For now, this process only works on square matrices. Each iteration removes a row-column pair as specified by a given score function. The score function takes the current matrix as input and needs to return the next row-column index that should be removed.
In addition, a summary function can be specified, which takes the whole matrix as input and computes some value (e.g., mean of all cells).
The selector uses masked arrays, i.e., no data is actually removed. Therefore, the indices remain stable during processing as the array shape stays the same.

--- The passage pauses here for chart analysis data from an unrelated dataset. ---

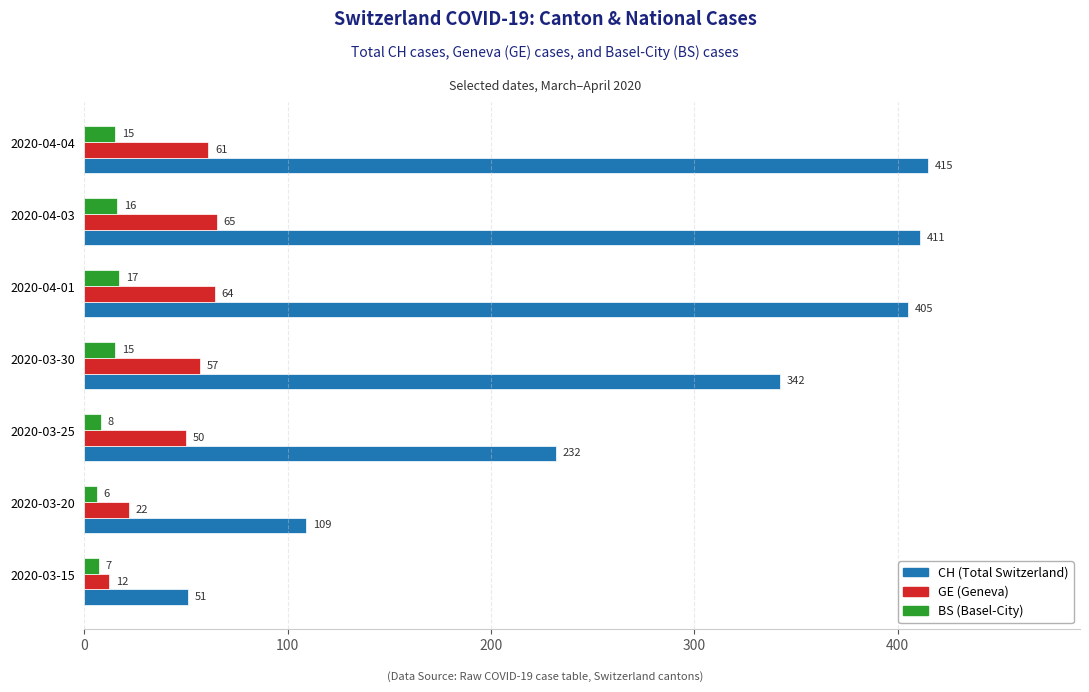

What is the maximum value shown in the chart?

415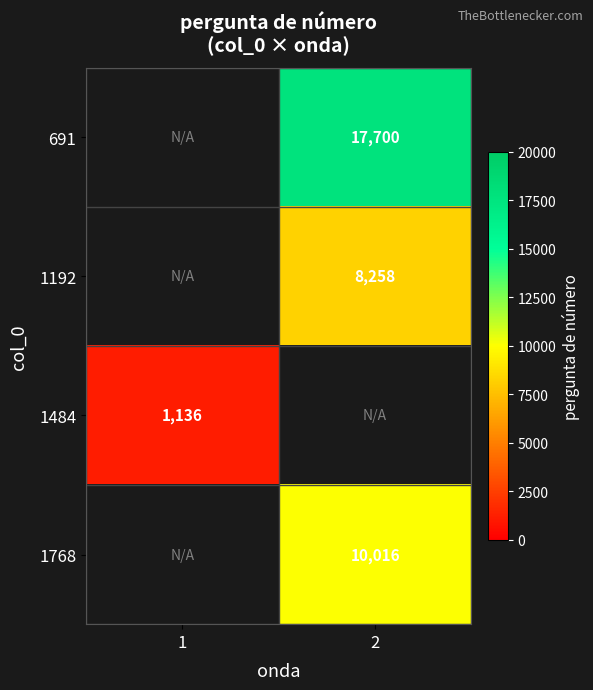

What is the difference between the highest and lowest values at 2?

9442.0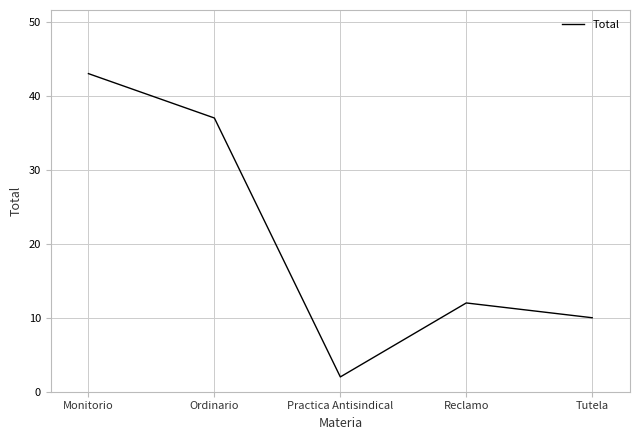

True or false: the data shows 37 at Ordinario.

True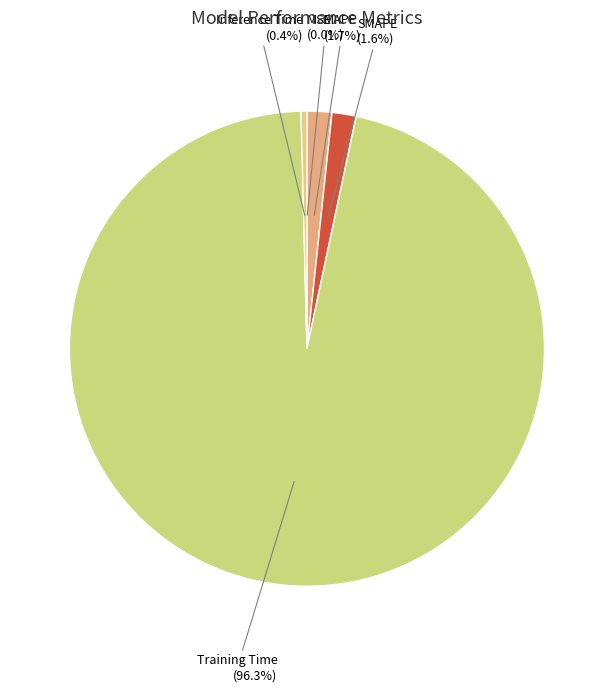

Which slice represents more than half of the pie?

Training Time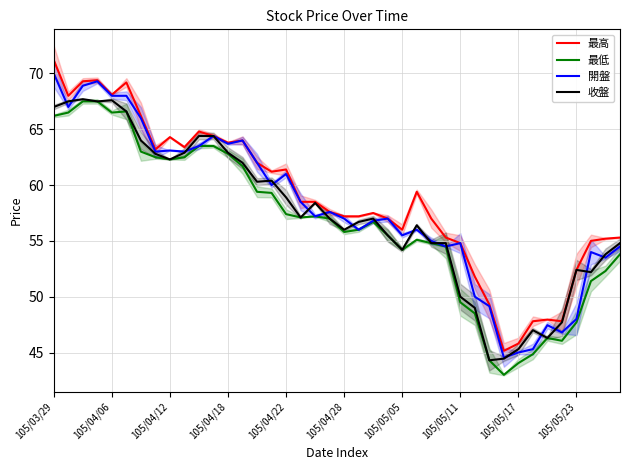

What is the difference between the highest and lowest values at 22?

0.8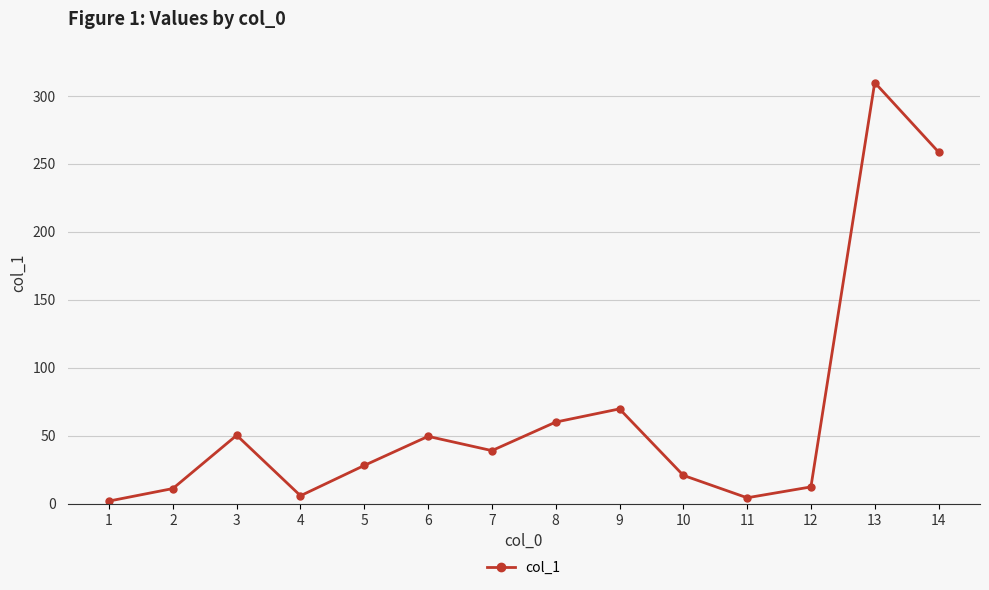

The chart shows a value of 11.0 at 7. True or false?

False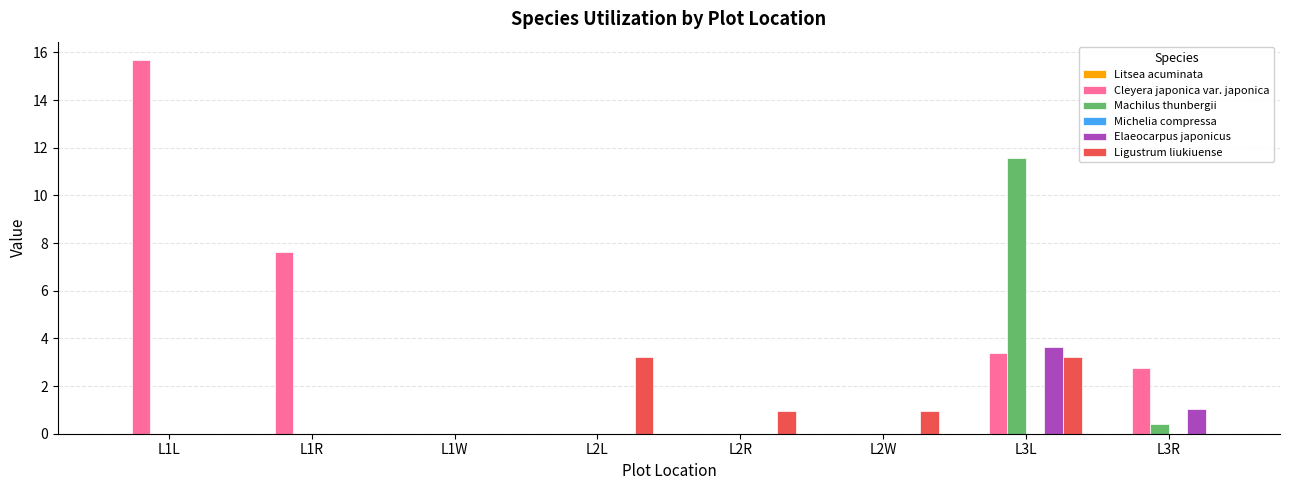

What is the highest value of the Elaeocarpus japonicus series?

3.6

The main script (optimum_selector.py
) contains some example score functions.
For example, min_mean_col
removes the row-column pair with the smallest mean
column value.
The Selector
class expects a numpy.ndarray
as input. The main script
currently only supports loading gzip-compressed CSV data that was written with
NumPy‘s savetxt
function.
The input needs to be a square 2D matrix supplied in the CSV format with a
header row. The header row should start with #
since the data is loaded with
NumPy‘s loadtxt
function. The headers are used to label the removed
row-column pair in addition to the index.
# 123, 345, 567
0 , 1 , 2
3 , 0 , 4
5 , 6 , 0
There currently is no elegant way to select the score function. The desired
function needs to be specified in the Selector
constructor:
selector = Selector(headers,
data,
score=max_weighted_dist, <- Here
summary=np.mean,
mask_value=args.mask_value)
python3 input_data.csv.gz output_data.csv.gz -m 0
The output is written to a gzip-compressed CSV file. The -m
parameter can be
used to mask (ignore) an arbitrary value (0
in this example) from the input
data and all calculations.
The output file contains three columns summary,label,idx
, where summary
is
the output of the specified summary function (if applicable) for the current
matrix, label
is the label of the removed row-column pair, and idx
is the
index.
The first row contains the summary value for the input matrix, i.e., before anything is removed.